LIST OF TASKS —
**1.** Translate this sentence from the Paul-Alain Beaulieu article into French: "He was an assistant and subsequently associate professor at Harvard University before joining the faculty at Toronto."
**2.** Write out a passage of the Paul-Alain Beaulieu article word for word. Begin at the words "Paul-Alain Beaulieu is" and stop after "faculty at Toronto.".
**3.** Write what comes next in the Paul-Alain Beaulieu article, picking up after its final sentence.

DOCUMENT EXTRACT —
---

= Paul-Alain Beaulieu =

Canadian Assyriologist

Paul-Alain Beaulieu is a Canadian Assyriologist, a Professor of Near and Middle Eastern Civilizations at the University of Toronto.

Beaulieu earned a master's degree from the Université de Montréal in 1980 under the supervision of Marcel Leibovici, and a Ph.D. from Yale University in 1985. He was an assistant and subsequently associate professor at Harvard University before joining the faculty at Toronto.

==Books==
Beaulieu is the author of:
- L'introduction du cheval et du char de guerre au Proche-Orient au IIe millénaire av. J.C. (Masters thesis, Université de Montréal, 1980).
- The Reign of Nabonidus, King of Babylon, 556–539 B.C. (Ph.D. thesis, Yale University, 1989, and Yale Near Eastern researches 10, Yale University Press, 1989, ISBN 978-0-300-04314-3). This was the first book in 60 years about Nabonidus, who was himself something of an archaeologist. In contrast to the previous book by Raymond P. Dougherty, Beaulieu's book downplays the role of Nabonidus' heterodox religious beliefs in causing his split rule with his son Belshazzar, instead highlighting political and economic factors. Beaulieu also compares the historical documents on Nabonidus' rule with the accounts of the same time in the Book of Daniel.

---

MATERIAL SUPPLIED —
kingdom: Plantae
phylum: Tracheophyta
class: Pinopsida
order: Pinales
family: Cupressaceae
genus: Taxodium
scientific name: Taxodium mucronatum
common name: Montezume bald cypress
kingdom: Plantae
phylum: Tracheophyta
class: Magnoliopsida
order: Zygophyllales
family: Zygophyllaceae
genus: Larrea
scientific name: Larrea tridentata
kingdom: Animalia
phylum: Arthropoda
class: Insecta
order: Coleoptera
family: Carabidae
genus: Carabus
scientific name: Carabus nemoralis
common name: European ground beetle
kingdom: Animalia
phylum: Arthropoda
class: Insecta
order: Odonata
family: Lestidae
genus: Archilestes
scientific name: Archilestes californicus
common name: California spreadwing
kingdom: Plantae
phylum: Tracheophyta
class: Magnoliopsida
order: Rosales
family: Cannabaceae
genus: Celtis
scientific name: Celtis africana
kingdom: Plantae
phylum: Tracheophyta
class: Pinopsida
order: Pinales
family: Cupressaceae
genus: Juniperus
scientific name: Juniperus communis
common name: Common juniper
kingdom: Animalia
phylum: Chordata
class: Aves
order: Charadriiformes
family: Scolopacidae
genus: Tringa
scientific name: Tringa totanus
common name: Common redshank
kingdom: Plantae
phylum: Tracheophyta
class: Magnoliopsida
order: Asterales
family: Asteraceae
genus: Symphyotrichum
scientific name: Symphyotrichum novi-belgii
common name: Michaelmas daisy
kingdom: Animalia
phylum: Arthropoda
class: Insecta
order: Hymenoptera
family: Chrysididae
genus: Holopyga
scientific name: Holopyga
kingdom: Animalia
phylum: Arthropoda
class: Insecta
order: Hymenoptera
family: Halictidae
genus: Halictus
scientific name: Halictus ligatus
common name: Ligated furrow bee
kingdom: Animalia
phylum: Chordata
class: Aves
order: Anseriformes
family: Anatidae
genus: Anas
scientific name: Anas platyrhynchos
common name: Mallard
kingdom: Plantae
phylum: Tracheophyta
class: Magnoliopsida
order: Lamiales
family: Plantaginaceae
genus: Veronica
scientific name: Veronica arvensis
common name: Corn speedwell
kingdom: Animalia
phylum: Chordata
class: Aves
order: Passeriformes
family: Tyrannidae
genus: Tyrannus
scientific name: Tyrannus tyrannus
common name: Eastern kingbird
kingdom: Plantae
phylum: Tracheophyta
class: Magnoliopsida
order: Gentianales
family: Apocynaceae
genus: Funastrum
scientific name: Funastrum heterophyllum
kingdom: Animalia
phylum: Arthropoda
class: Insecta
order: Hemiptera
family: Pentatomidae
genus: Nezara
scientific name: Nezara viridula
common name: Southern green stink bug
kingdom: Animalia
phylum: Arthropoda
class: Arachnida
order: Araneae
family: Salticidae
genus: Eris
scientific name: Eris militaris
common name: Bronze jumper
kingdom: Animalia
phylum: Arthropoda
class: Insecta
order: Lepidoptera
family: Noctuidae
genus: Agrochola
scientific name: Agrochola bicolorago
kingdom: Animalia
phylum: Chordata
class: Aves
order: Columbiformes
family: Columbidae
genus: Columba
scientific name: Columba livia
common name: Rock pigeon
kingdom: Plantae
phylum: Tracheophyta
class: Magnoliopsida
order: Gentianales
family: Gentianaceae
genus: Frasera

---

ANSWERS PER TASK —
**1.** Il a été professeur adjoint, puis professeur agrégé à l'Université Harvard avant de se joindre au corps professoral de Toronto.

**2.**
Paul-Alain Beaulieu is a Canadian Assyriologist, a Professor of Near and Middle Eastern Civilizations at the University of Toronto.

Beaulieu earned a master's degree from the Université de Montréal in 1980 under the supervision of Marcel Leibovici, and a Ph.D. from Yale University in 1985. He was an assistant and subsequently associate professor at Harvard University before joining the faculty at Toronto.

**3.**
- Late Babylonian Texts in the Nies Babylonian Collection, Vol. 1 (CDL Press, 1994, ISBN 978-1-883053-04-8).
- Legal and Administrative Texts from the Reign of Nabonidus (Yale oriental series: Babylonian texts 19, Yale University Press, 2000, ISBN 978-0-300-05770-6). This book describes some 313 tablets from Uruk, in the collections of Yale University. They include letters on religious matters, land transfers, sales contracts, and legal documents.
- The Pantheon of Uruk During the Neo-Babylonian Period (Cuneiform Monographs 23, Leiden & Boston: Brill/Styx, 2003, ISBN 978-90-04-13024-1). Reviewer Robert D. Biggs writes that "this is a major contribution to the study of ancient Mesopotamia" while M. A. Dandamayev calls it "an enormous step in the study of Babylonian religion". It includes chapters on the clothing ceremony, offering lists, and individual gods and their companions, and focuses particular attention on Ishtar, the "lady of Uruk".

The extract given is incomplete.